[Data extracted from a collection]
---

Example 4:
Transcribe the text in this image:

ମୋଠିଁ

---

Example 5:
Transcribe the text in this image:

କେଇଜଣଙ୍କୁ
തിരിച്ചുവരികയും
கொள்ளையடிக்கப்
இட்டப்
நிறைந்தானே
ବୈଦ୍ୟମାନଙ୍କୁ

### EXERCISE
Print the records above exactly as they appear.

### RESULT
---

Example 4:
Transcribe the text in this image:

ମୋଠିଁ

---

Example 5:
Transcribe the text in this image:

କେଇଜଣଙ୍କୁ
തിരിച്ചുവരികയും
கொள்ளையடிக்கப்
இட்டப்
நிறைந்தானே
ବୈଦ୍ୟମାନଙ୍କୁ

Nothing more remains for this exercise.